(Document excerpt)
((

But only an hour earlier, the City Council approved - without any public comment - the Krekorian orchestrated backroom deal where the City will lease vacated Fire Station #83 - located on a valuable corner lot at Balboa and Addison in Encino - to the Armenian Cultural Foundation for a buck a year for the next thirty years. 

While the City Council is pleading poor mouth and asking us to open our wallets to fund the repair of the sidewalks that they have neglected over the years, our cash strapped City has given away almost $100 million in tax breaks over the last six months to the Westfield Group, a company controlled by multibillionaire Frank Lowy, one of the world’s richest men, and the Greenland Group, a very well healed Shanghai based conglomerate that is developing Metropolis, a billion dollar development in downtown LA. 

The City Council has also demonstrated that it is not serious about reforming the City’s finances that are plagued by Structural Deficits (where increases in salaries, pensions, and benefits outstrip the increase in tax revenues) and $30 billion in debt, unfunded pension liabilities, and deferred maintenance on our infrastructure. 

It has been almost five months since the LA 2020 Commission recommended that the formation of an independent “Office of Transparency and Accountability” to review and analyze the City’s perilous finances and services and to “equip taxpayers and the media with the facts and knowledge needed to more fully engage with policy makers.” 

To date, the Budget and Finance Committee headed by Paul Krekorian has ignored this excellent recommendation that would provide greater transparency into the opaque operations and finances of the City.

))

(Exercise) In the piece on City Council finances, change "tax breaks" to "subsidies" and give the passage between "But only an" and "in downtown LA.", inclusive.

(Available data)
((

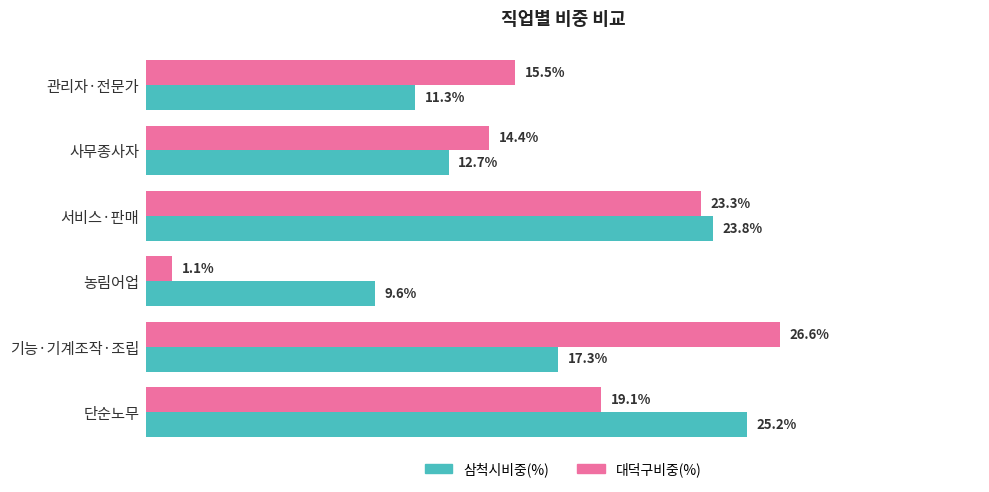

Where is 대덕구비중(%) nearest to the value 13?

사무종사자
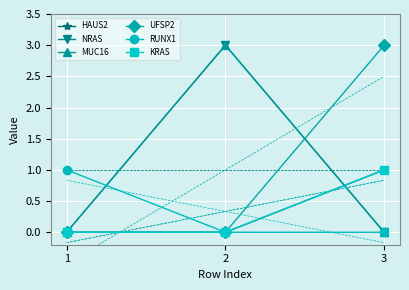

What are all the series names shown in the legend?

HAUS2, NRAS, MUC16, UFSP2, RUNX1, KRAS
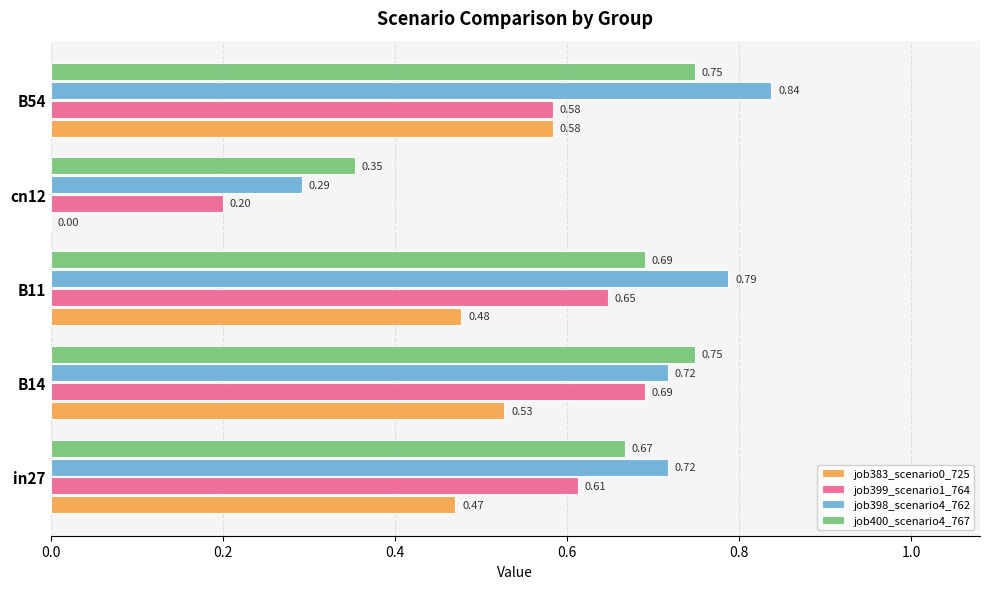

Which series changed the most between in27 and B54?

job398_scenario4_762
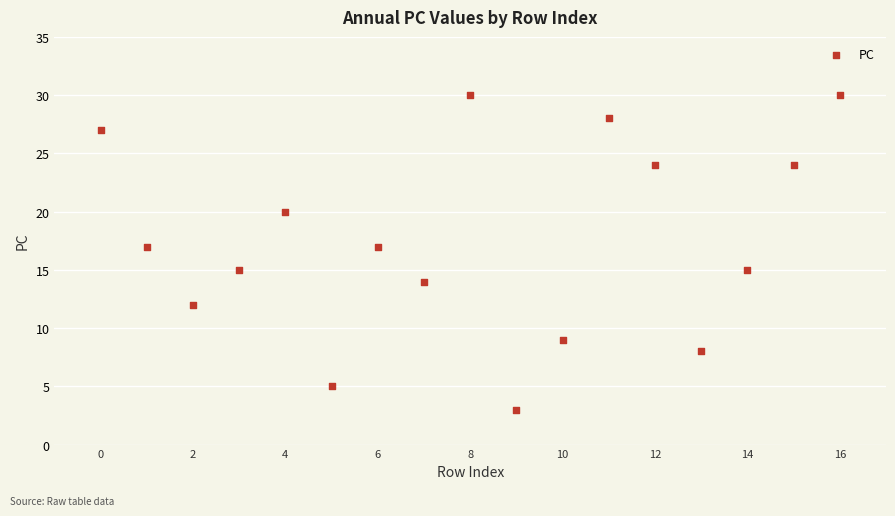

What is the range of Y values (max minus min)?

27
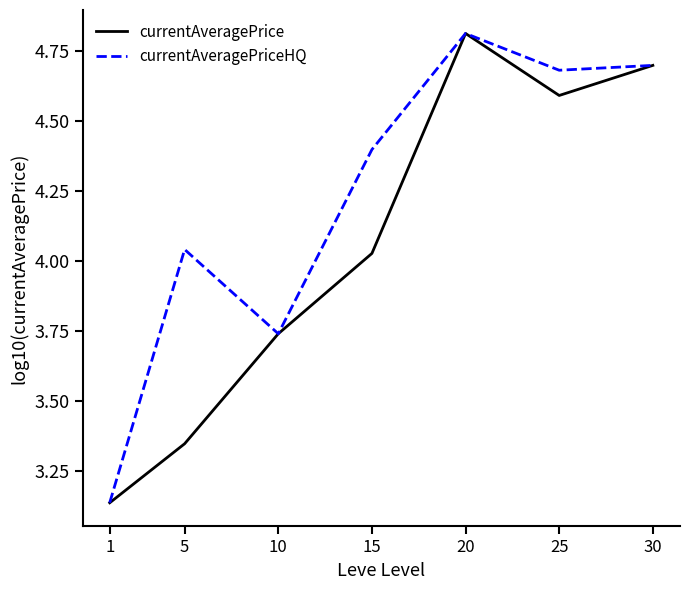

How many values in the currentAveragePriceHQ series exceed 4?

5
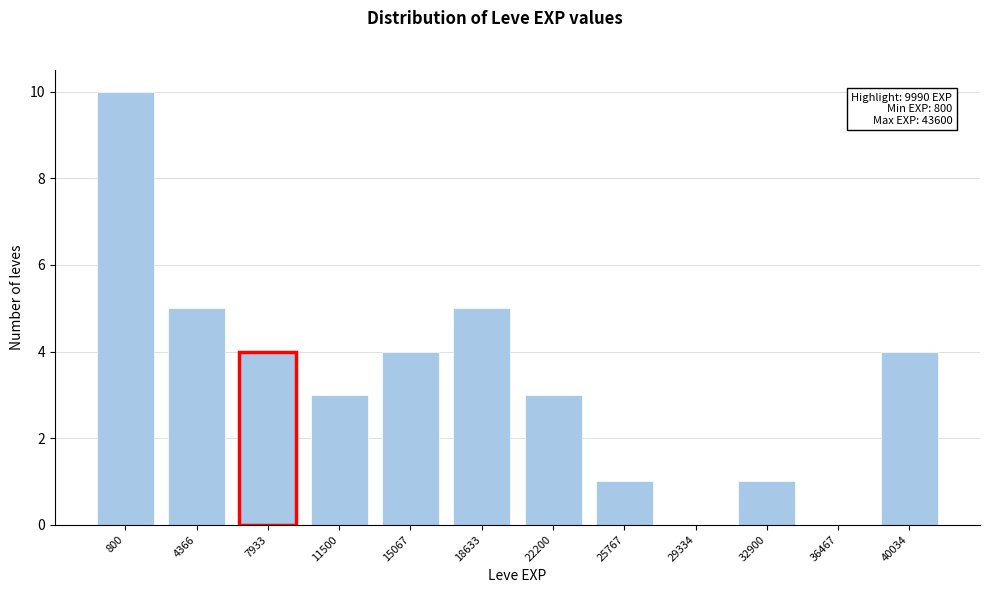

Reading left to right, extract all data points from this chart.

800=10	4366=5	7933=4	11500=3	15067=4	18633=5	22200=3	25767=1	29334=0	32900=1	36467=0	40034=4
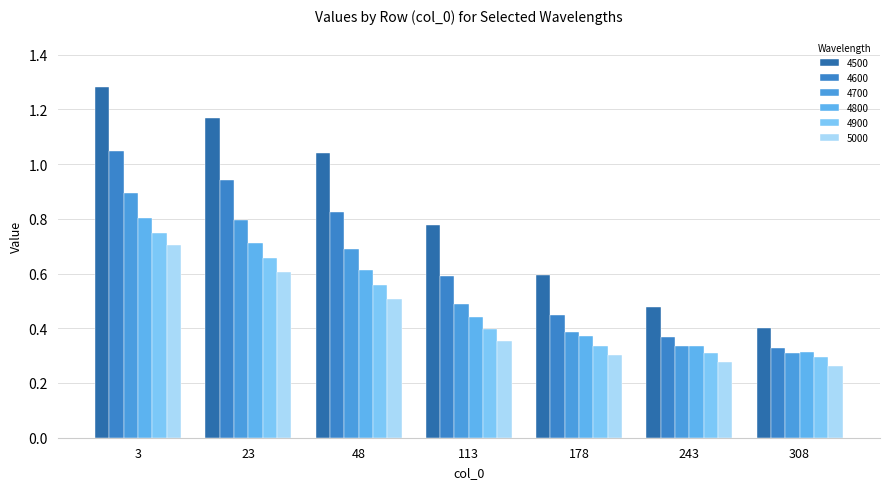

What is the difference between the maximum and minimum values in the 4700 series?

0.6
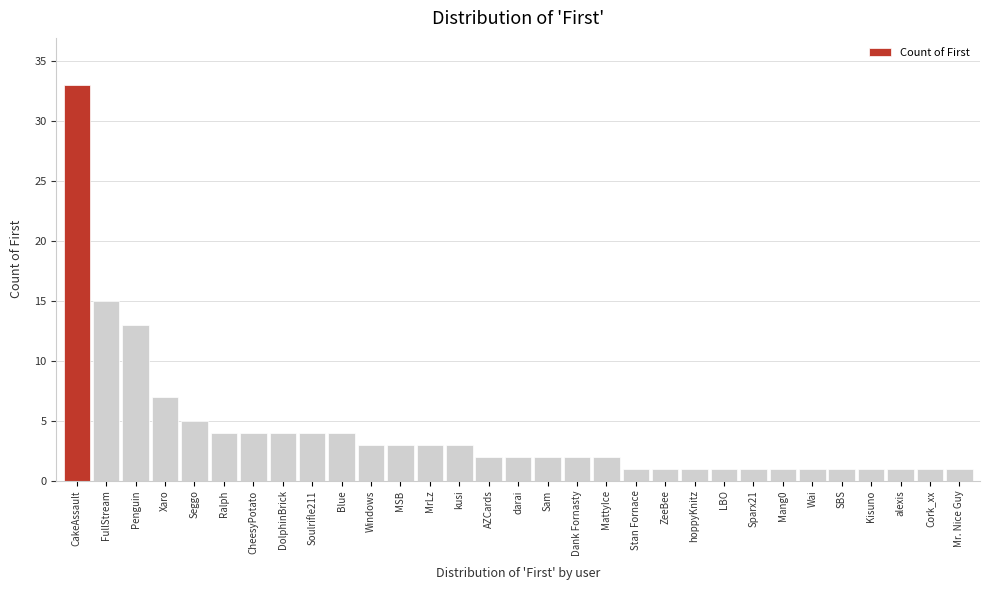

Where is the data nearest to the value 17?

FullStream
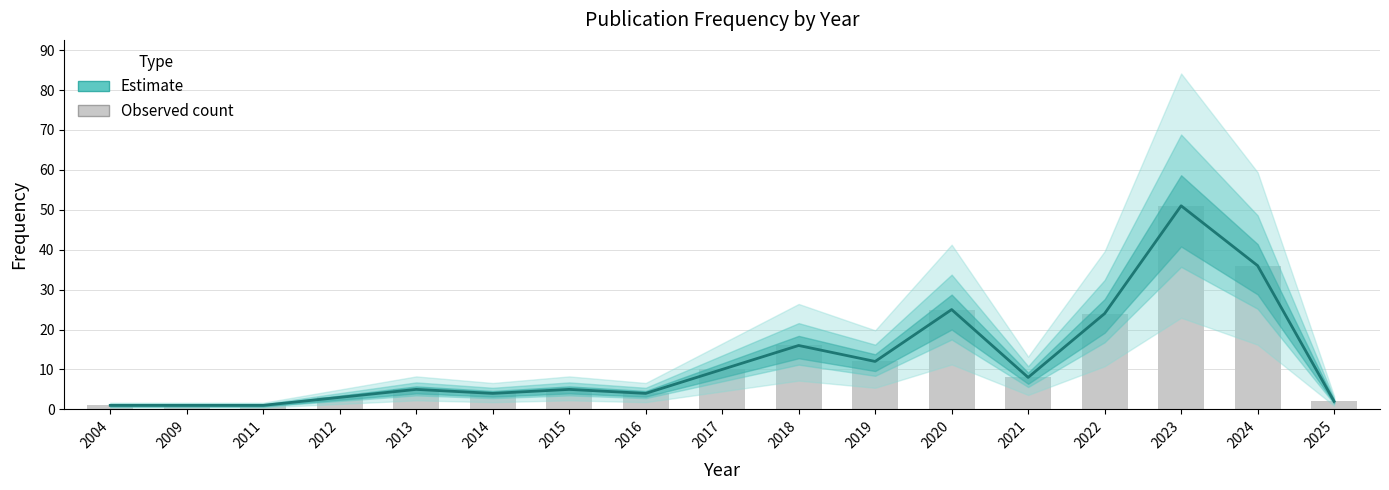

What is the ratio of the value at 2012 to the value at 2018?

0.2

))

(Task result)
But only an hour earlier, the City Council approved - without any public comment - the Krekorian orchestrated backroom deal where the City will lease vacated Fire Station #83 - located on a valuable corner lot at Balboa and Addison in Encino - to the Armenian Cultural Foundation for a buck a year for the next thirty years. 

While the City Council is pleading poor mouth and asking us to open our wallets to fund the repair of the sidewalks that they have neglected over the years, our cash strapped City has given away almost $100 million in subsidies over the last six months to the Westfield Group, a company controlled by multibillionaire Frank Lowy, one of the world’s richest men, and the Greenland Group, a very well healed Shanghai based conglomerate that is developing Metropolis, a billion dollar development in downtown LA.